Exercise details — Determine the number of lines in the data that include the word "filter", and write only that number.
======== Data in this exercise
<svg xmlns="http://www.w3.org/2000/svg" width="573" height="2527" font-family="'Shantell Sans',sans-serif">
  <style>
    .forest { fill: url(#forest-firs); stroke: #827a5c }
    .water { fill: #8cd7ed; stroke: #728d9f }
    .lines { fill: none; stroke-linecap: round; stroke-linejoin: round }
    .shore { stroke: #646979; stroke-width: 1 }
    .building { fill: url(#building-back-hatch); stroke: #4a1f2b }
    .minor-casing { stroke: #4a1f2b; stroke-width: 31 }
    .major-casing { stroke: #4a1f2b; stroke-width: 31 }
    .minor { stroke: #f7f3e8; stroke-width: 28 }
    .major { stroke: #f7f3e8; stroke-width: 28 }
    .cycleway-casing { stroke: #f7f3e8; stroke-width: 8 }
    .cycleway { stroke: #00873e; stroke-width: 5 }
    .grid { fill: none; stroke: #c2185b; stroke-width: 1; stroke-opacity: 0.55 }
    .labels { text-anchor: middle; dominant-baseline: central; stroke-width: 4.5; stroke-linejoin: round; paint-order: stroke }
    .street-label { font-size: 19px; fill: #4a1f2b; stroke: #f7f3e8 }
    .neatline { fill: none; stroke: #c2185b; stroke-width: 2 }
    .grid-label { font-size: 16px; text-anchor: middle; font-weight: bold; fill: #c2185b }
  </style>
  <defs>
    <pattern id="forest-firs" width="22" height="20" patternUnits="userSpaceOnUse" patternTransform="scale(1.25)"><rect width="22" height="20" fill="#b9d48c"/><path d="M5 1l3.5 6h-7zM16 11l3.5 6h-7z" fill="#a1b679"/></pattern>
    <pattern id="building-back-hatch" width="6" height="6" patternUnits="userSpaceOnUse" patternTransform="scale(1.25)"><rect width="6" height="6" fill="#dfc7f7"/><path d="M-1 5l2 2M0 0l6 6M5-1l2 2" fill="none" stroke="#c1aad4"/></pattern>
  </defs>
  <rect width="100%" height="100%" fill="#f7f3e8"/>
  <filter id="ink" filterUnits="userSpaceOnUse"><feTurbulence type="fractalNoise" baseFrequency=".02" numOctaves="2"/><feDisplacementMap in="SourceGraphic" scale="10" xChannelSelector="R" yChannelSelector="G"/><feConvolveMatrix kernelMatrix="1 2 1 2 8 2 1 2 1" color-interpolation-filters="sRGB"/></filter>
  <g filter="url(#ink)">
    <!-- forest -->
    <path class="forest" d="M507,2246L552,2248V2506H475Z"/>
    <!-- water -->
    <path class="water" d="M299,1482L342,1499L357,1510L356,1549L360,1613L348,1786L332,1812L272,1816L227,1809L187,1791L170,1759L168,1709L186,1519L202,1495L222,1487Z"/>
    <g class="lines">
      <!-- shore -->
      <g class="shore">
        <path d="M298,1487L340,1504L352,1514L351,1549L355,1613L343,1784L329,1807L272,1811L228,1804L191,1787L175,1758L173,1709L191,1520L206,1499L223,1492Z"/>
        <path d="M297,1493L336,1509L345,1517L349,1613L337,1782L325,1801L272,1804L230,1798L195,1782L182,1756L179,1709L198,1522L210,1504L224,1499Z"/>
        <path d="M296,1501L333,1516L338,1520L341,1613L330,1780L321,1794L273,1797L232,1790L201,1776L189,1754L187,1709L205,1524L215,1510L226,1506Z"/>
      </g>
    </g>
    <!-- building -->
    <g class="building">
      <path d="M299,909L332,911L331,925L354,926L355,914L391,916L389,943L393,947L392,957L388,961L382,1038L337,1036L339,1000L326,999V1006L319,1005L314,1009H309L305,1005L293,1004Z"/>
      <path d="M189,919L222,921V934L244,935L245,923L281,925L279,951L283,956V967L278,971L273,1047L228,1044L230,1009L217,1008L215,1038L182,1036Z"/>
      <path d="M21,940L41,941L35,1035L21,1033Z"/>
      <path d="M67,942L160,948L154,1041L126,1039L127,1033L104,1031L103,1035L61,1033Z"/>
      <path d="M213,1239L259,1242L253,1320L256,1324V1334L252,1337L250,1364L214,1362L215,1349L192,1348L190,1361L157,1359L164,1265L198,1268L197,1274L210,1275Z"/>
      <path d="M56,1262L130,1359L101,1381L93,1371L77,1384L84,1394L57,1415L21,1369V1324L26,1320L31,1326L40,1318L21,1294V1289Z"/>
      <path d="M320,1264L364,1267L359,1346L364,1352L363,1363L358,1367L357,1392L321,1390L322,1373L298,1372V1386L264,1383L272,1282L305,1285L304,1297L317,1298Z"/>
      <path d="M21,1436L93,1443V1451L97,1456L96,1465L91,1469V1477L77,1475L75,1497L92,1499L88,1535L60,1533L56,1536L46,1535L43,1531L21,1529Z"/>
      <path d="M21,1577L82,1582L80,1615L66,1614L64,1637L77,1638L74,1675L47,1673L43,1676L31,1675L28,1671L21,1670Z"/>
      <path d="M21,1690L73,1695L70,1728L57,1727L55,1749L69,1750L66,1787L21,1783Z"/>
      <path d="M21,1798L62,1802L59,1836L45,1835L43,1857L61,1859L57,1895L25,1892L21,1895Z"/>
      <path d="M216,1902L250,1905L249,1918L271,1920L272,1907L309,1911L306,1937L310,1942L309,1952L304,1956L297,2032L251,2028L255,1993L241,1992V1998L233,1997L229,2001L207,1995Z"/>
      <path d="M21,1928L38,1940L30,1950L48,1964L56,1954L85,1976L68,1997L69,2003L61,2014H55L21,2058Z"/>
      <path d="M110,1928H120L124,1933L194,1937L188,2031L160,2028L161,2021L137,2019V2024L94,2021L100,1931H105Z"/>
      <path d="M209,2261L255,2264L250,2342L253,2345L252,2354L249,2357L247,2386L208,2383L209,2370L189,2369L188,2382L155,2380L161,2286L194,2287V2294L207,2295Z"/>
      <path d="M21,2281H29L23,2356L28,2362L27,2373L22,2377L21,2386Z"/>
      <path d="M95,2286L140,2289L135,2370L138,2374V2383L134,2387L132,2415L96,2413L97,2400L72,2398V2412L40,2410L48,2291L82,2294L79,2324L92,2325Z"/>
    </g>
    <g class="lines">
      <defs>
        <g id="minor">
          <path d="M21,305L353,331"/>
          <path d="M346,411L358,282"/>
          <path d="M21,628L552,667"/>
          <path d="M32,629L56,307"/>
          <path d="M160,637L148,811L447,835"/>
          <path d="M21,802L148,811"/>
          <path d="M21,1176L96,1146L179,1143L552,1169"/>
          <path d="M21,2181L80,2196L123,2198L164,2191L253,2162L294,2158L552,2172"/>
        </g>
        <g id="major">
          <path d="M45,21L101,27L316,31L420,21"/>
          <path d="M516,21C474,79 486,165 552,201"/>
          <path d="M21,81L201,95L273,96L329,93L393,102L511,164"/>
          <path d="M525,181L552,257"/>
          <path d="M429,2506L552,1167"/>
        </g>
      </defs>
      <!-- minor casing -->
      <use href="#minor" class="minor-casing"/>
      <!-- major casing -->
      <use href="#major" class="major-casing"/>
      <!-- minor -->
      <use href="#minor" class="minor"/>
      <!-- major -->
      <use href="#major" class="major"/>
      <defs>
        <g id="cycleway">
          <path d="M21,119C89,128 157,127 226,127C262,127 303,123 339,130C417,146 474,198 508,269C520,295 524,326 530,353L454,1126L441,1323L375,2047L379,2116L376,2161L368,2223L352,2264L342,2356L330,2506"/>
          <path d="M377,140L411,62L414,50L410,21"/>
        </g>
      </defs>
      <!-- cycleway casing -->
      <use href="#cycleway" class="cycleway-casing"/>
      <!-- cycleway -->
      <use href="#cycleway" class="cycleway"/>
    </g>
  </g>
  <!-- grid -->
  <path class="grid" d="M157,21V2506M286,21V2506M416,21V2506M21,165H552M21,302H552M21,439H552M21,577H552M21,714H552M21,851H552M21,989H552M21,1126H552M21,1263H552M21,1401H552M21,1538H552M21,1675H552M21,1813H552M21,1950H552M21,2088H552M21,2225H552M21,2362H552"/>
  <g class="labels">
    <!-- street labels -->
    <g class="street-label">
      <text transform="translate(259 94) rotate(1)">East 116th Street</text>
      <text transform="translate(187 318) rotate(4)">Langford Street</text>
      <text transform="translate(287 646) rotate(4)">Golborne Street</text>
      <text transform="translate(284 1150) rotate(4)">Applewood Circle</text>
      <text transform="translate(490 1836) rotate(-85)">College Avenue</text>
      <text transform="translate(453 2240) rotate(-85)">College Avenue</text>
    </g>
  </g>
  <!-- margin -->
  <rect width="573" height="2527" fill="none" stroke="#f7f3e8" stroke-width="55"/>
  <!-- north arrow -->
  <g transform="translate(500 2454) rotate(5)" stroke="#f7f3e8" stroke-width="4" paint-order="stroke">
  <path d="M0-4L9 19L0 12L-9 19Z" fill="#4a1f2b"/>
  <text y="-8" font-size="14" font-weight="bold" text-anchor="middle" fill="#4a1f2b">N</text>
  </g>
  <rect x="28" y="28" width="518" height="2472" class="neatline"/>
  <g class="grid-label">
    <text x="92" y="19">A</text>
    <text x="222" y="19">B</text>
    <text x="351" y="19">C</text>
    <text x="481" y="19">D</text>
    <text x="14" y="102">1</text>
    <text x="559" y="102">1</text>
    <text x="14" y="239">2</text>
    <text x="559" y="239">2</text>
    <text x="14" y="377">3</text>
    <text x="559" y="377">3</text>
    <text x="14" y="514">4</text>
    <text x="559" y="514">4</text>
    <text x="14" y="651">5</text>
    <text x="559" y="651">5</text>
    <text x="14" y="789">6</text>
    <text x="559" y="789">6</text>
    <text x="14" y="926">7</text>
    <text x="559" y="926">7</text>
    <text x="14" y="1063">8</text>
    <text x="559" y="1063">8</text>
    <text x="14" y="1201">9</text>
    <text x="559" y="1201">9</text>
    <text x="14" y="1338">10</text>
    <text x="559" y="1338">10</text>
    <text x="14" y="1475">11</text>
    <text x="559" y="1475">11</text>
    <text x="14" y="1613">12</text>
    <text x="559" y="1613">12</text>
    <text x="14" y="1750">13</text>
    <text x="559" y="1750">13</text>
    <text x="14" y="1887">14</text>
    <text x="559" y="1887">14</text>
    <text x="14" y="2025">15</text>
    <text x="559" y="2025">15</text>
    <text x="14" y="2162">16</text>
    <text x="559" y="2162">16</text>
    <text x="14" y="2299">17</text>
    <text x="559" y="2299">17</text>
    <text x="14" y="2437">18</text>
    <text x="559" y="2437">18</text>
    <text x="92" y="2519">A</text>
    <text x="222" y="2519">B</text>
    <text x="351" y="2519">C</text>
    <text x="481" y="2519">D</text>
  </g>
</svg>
================
Answer section — 2